Here's the answer: We saw how the story was being spun in certain circles -- including the San Francisco Chronicle quoting a Democratic operative laying it at the feet of rightwing SwiftBoaters and Dan Riehl claiming it was me -- and decided to try to find the creators and give them a platform to explain why they had done it, and why they felt Obama was a revolutionary candidate.

If you want an example of a perverse spin on this story, look no further than Jake Tapper's ABC report in which he stated as fact that the Obama campaign was "rocked" by the news that Phil de Vellis was the creator of the video (it wasn't), and that Phil had "boasted" about making the ad (he hadn't). He also spins Phil's assertion that the Obama campaign was unaware of his efforts as a mere "claim."

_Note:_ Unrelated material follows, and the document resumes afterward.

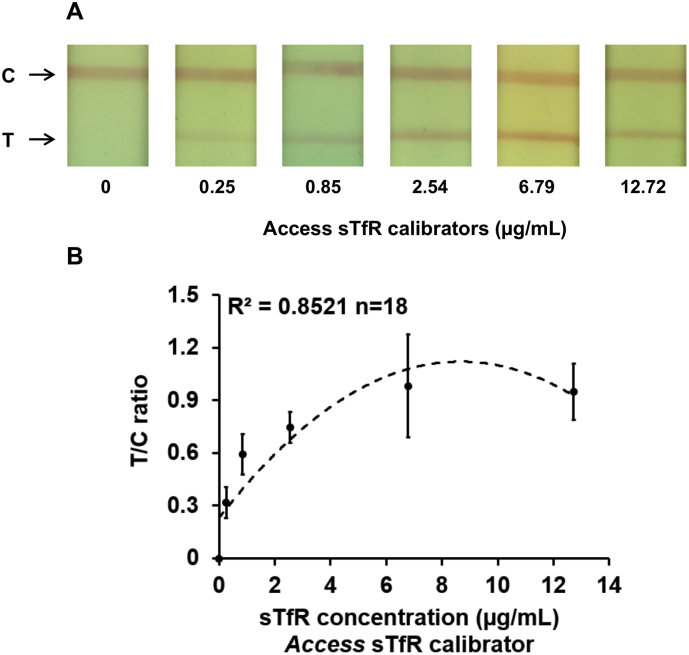
(A) Representative images of the test and control lines on the sTfR test strip for a range of sTfR concentrations of in ‘Access’ calibrators (B) Calibration curve with T/C values for a range of sTfR concentrations of in ‘Access’ calibrators.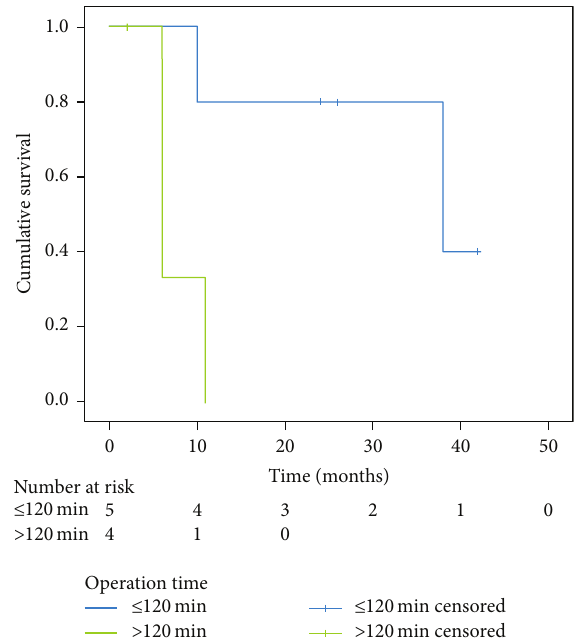
Figure 2: Kaplan-Meier survival curve of subgroups of patients with standard duration ( ≤ 120min) and long duration ( > 120min) of surgery; 𝑃 = 0, 024 .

The Huffington Post has always been conceived as a place where newsmakers, both well-known and previously unknown, can have a forum to express their unfiltered opinions, directly and without a reporter's interpretation -- whether it's Jean Rohe blogging on HuffPost about why she chose to take on John McCain in her commencement speech, Denis Collins writing about his experiences on the Libby jury, or Jack Murtha following up his dramatic initial call for troop withdrawal with a more intimate blog.

As for those who believe anonymity should be sacred, it's clearly impossible to expect that you can make a powerful political ad, post it on YouTube, send it out to political bloggers -- including HuffPost -- generate millions of hits and draw widespread attention (including from Obama and Hillary Clinton), and expect no one will care who you are.

People did care. And the way we broke the story highlighted the important philosophical debate going on within the Democratic Party, as well as the way that citizen activists are increasingly able to affect the political process.